My own five children are grown and gone. Mom died a year ago. During the ten years she survived following a crippling stroke, she remained independent, though considerably slowed. I drove the forty miles from my home often to check on her, weed the beautiful gardens she cultivated during her retirement years, help modify her living space to accommodate her needs, shovel her driveway in winter and to take her to lunch. But I was cranky and impatient. We still were not close, were not necessarily friends, although she was trying harder than I. Invariably, during family holiday gatherings, it was I she would select to say the grace before the meal.
I still live in the home that I could not have purchased 25 years ago without Mom’s down payment contribution. Often broke, we depended upon her unsolicited checks and the clothes she bought for the children.
When my wife was due with our fourth child, it was dead winter and below zero. Our junky old car would not start. I was between jobs, again. Mom drove over in hers and stayed with the others while I drove my wife to the hospital. It was a difficult birth and we were in the hospital for four days. That baby, 27 now, struggles with rules and responsibilities as did her dad, and requires unsolicited aid.

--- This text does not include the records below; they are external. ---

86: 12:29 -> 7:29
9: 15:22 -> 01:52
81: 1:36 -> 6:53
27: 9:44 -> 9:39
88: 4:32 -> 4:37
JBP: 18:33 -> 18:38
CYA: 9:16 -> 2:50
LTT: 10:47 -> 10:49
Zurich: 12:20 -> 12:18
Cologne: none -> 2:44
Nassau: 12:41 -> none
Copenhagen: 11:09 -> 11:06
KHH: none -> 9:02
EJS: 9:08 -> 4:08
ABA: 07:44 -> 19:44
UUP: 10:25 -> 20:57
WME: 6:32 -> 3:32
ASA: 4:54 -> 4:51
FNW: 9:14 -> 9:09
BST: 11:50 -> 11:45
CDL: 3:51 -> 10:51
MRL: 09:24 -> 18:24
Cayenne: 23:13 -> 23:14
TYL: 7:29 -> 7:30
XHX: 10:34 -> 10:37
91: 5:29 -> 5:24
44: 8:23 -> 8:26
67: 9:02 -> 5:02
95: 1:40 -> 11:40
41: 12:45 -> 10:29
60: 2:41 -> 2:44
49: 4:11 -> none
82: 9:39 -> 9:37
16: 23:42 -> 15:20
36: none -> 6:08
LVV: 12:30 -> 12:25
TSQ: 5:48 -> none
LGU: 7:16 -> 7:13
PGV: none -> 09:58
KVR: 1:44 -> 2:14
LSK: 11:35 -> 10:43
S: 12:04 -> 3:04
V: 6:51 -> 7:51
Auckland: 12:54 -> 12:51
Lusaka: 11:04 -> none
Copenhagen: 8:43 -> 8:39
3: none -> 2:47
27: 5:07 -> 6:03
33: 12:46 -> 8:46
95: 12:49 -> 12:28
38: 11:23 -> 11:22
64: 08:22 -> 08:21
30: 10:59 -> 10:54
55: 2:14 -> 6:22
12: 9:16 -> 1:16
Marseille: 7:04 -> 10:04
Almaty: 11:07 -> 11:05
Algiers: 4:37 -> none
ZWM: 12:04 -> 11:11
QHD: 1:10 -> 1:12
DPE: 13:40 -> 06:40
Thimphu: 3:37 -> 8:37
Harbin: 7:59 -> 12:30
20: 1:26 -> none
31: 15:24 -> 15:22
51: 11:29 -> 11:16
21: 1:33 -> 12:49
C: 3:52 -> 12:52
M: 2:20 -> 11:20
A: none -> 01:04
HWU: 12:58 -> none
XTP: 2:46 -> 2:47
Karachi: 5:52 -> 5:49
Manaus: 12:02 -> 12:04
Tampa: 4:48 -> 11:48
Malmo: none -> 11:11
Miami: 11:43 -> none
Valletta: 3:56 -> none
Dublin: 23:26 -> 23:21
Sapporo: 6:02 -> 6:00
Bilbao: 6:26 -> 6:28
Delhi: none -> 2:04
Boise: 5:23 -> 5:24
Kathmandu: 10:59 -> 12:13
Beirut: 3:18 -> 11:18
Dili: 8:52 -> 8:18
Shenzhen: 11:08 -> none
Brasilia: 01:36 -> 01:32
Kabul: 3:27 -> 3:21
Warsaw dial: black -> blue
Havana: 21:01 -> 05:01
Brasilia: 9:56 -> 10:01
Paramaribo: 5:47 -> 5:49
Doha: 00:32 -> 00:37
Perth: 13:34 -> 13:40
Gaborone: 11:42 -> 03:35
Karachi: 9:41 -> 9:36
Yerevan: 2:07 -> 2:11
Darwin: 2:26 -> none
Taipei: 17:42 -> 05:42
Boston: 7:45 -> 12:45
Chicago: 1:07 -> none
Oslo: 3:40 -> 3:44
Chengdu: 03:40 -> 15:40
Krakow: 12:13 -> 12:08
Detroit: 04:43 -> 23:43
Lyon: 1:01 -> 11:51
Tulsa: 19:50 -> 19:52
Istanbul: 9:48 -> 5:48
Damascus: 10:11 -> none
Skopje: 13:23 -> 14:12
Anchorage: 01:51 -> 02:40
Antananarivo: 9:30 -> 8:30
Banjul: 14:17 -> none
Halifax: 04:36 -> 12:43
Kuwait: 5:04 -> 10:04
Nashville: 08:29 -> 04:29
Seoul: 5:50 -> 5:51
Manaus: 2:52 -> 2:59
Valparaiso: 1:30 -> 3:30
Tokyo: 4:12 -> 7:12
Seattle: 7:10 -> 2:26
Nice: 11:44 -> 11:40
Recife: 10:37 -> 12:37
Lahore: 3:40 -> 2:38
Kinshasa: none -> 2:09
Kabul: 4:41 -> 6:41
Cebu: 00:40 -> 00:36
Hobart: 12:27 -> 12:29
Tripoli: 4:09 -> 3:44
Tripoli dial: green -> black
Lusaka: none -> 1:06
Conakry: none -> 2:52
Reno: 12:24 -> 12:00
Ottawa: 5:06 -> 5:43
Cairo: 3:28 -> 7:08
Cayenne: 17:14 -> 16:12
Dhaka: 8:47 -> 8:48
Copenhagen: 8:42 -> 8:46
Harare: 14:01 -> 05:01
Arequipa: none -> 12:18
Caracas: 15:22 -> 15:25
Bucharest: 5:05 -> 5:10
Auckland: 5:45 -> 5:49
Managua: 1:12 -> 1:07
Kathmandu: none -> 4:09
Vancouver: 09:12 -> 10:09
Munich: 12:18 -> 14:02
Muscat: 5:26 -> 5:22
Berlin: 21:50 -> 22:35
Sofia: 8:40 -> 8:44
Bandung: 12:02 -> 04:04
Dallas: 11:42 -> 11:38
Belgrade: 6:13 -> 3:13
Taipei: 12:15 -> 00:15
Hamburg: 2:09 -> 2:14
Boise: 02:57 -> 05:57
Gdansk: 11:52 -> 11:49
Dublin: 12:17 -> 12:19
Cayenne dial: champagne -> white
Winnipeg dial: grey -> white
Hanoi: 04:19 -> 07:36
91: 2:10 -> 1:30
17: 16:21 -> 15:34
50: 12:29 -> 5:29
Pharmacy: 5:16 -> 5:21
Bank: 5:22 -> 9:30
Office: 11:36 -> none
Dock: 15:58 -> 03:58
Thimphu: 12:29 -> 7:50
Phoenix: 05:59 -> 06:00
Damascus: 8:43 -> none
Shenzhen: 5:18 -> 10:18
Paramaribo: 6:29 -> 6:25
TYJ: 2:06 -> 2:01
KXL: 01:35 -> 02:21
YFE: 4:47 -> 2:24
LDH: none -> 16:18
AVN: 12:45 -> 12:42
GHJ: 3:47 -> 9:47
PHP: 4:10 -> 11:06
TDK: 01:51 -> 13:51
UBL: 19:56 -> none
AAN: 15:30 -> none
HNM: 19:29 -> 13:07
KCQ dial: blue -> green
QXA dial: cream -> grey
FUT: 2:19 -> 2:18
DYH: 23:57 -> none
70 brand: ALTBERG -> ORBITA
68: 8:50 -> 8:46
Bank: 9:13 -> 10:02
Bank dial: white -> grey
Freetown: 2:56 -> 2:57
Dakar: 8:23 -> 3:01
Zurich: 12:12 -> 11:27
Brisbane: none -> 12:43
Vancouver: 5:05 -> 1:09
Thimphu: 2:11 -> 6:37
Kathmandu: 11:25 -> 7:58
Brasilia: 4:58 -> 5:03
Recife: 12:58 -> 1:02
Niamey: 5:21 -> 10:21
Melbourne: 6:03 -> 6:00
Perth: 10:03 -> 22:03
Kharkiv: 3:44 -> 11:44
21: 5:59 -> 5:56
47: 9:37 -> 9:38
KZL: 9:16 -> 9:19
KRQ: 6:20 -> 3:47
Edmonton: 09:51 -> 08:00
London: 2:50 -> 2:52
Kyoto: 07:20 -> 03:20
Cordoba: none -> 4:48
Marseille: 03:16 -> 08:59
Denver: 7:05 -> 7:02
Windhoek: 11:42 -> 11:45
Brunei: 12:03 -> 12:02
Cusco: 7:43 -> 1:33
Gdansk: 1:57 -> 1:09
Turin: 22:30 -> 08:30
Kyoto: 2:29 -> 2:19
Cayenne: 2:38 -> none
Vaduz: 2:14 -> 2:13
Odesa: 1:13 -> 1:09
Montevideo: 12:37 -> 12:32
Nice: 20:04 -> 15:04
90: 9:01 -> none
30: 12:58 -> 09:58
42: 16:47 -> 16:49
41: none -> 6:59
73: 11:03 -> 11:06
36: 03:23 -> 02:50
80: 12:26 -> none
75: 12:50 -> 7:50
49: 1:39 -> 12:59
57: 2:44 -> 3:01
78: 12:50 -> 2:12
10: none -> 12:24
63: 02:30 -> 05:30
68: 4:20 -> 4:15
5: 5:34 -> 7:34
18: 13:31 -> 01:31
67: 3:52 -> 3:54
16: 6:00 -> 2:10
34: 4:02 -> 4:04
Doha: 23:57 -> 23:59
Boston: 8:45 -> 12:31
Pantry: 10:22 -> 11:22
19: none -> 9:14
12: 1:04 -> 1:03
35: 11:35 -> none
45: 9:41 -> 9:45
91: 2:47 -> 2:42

My mother showered me with books all my life. My children are all avid readers. Their grandmother, a reading teacher, sent them books all their young lives. She took them to plays, and to church when I refused to go.
She lies now next to Dad in an impeccable cemetery. I’m sure he turned toward her on that funereal day, and I drive over and kick the snow, the leaves from their markers, knowing that — all the advice from all the sooth-sayers and prophets notwithstanding — I should have been a better son. I should have been a friend.